## [DIRECTIONS]
Copy the material below, changing every "scientific name" to "binomial name" and leaving the rest untouched.

┌──

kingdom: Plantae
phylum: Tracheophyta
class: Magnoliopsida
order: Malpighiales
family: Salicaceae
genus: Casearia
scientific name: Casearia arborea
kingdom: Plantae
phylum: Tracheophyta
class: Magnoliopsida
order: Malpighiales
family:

└──

## [THE ANSWER]
kingdom: Plantae
phylum: Tracheophyta
class: Magnoliopsida
order: Malpighiales
family: Salicaceae
genus: Casearia
binomial name: Casearia arborea
kingdom: Plantae
phylum: Tracheophyta
class: Magnoliopsida
order: Malpighiales
family:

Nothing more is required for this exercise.